Ратнику бросили вывороченную сосенку. Он не мог ухватиться за нее побелевшими пальцами, вцепился зубами. Глаза у него были желтыми и безумными.

Он окунался в топь без крика. Вода подернулась ледником, а под ним колыхались белые пузыри.

Теплые ключи!

Ушкуйники уходили от этого места торопливо, не чувствуя усталости. Пока не пала ночь.

А с нею пришел страх, от которого немели плечи и мутился разум.

На кочках горели маленькие костерки и люди жались друг и другу только бы не уснуть, только бы не уснуть.

Савку знобило. Он сжался в комок, чтобы сохранить тепло. Завел непутевый атаман. Никому не выйти из этой пустыни, нет ей конца. Так пусть сперва сам хлебнет черной водицы. Сейчас людям только шепни, взбудоражь их - разорвут Якова. Но Савка медлил.

Слипались веки.

Виделось ему, будто в сенокосный зной, разомлев от работы и жара, прилег он под копной у дороги. А сынок Тишата поднес к его губам жбан с ледяным квасом. У Тишаты облупленный от загара нос и широкие, как у матери, белые зубы. Он смеется, квас пахнет сухими цветами хмеля. Савка силится улыбнуться и не может. Лень и дремота растекаются по телу.

Как в маленькой ямке сжались маленькие люди, а над ними опрокинулось огромное звездное небо и тишина. Ужас и трепет проникали в сердце от этой огромности мира и беспредельного холодного безмолвия.

Яков запел молитву.

Он был похож на колдуна, на призрак - у сиротливого костерка, с возведенными к небу руками.

Ушкуйники, охваченные глубоким чувством торжественности и одиночества, глухо повторяли его слова. Они стояли на кочках у маленьких кострищ, закутанные до носов. Это была странная молитва - христианскому богу и водяному, взявшим в жертву белозубого ратника, звездам и смерти, безмолвию и далеким новгородским людишкам, спавшим в тепле.

Она была больше похожа на тоскливый стон, на немую песню.

Яков сорвал голос. И тогда запел Зашиба, сын колдуна Волоса.

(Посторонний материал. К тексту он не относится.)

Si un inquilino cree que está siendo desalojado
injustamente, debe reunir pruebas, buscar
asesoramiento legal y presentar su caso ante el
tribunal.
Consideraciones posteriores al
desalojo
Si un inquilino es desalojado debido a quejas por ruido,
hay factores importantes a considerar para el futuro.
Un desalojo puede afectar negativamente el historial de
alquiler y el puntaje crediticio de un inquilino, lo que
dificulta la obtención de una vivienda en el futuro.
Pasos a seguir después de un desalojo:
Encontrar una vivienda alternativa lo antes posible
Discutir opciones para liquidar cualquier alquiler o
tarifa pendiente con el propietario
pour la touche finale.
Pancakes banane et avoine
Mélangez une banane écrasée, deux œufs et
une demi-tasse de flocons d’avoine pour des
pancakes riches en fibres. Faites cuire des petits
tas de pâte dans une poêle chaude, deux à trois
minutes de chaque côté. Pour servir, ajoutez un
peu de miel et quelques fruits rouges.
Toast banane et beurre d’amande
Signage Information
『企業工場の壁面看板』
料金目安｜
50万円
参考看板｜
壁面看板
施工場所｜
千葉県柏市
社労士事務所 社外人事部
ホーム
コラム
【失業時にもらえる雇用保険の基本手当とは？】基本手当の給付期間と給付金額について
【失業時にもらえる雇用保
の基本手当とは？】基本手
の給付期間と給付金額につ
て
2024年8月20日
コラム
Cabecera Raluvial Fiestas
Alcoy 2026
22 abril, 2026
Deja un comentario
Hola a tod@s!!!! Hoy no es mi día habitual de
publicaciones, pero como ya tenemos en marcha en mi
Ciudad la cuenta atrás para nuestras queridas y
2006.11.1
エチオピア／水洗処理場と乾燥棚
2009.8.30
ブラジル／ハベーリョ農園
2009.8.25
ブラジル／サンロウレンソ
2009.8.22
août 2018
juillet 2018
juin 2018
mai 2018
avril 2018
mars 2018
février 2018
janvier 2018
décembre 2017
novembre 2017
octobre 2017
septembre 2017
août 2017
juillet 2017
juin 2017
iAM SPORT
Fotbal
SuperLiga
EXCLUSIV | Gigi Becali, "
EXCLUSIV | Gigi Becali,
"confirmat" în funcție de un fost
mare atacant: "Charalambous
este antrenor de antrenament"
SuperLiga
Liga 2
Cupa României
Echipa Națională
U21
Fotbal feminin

Во долинушке - злой пустыне

Не лебедушка криком кричит

Беспортошные люди - ушкуйники

Из полона-неволи идут.

Ты укрой меня, злая пустыня,

Чтоб ворог меня не настиг,

Он мне вырежет печень и сердце

Встрепенется оно на ноже.

Яков хрипло приказал собираться в путь.

Они будут идти и день, и ночь, пока не пройдут эту пустыню.

Иначе - смерть.

Беспредельным и синим было небо в холодных огоньках звезд. И густая краснота углей на кочках казалась холодной.

Войско уходило в темноту и холод.

Через два дня, когда ушкуйники вышли в чистый сосновый бор, Яков позволил большой отдых вконец измотанным людям.

5. ЛЕШИЙ

Якову приснилось, будто пузатая, в его рост жаба вылезла из-под корня и уставилась на него тусклыми, как влажные камни, глазами. У нее были вывороченные губы и темный горб. Она коснулась его щеки теплой шершавой лапой. Яков стряхнул ее и открыл глаза.

Громадная губастая морда склонилась над ним и шумно втягивала воздух. Широкий, как лопата, рот качнулся качнулся на фоне темного неба.